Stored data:
▬▬▬▬▬▬▬▬▬▬
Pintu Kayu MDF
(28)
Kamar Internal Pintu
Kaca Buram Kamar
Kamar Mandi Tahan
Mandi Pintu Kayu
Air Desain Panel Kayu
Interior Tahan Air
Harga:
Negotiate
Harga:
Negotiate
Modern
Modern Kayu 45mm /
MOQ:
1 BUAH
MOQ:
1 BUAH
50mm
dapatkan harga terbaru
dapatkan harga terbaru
▬▬▬▬▬▬▬▬▬▬
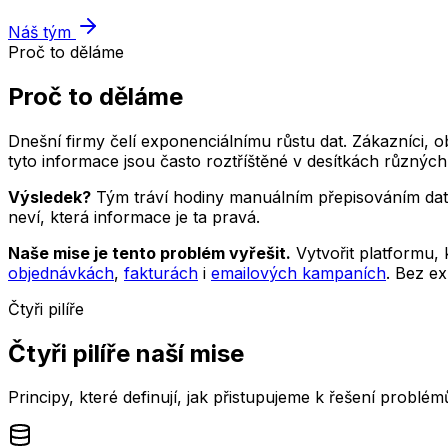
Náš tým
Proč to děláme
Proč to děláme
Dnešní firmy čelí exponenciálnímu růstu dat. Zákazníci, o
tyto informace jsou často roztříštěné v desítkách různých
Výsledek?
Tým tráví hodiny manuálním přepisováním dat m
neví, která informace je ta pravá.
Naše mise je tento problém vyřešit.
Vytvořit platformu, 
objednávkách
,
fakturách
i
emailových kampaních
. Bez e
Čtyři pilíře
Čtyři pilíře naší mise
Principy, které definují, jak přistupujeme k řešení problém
▬▬▬▬▬▬▬▬▬▬
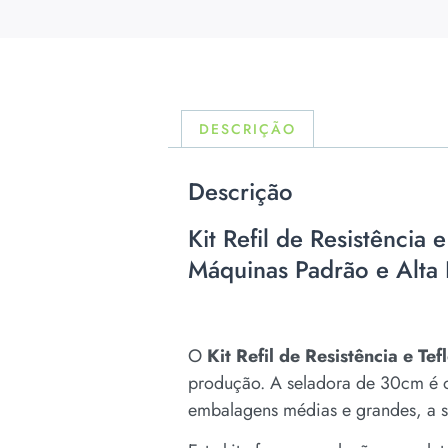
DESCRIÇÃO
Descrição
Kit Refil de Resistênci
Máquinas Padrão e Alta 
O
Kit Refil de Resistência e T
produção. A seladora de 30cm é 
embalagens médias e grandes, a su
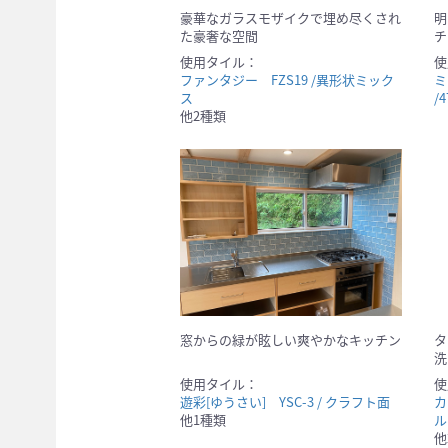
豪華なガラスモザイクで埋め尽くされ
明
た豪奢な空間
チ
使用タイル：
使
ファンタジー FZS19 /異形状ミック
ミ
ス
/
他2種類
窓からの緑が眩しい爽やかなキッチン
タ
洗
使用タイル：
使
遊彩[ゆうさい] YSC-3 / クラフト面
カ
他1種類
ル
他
▬▬▬▬▬▬▬▬▬▬
_What you should do_
Your reply should be a single number: how many lines in the entries above hold the string "Pintu".

_Solution to the exercise_
3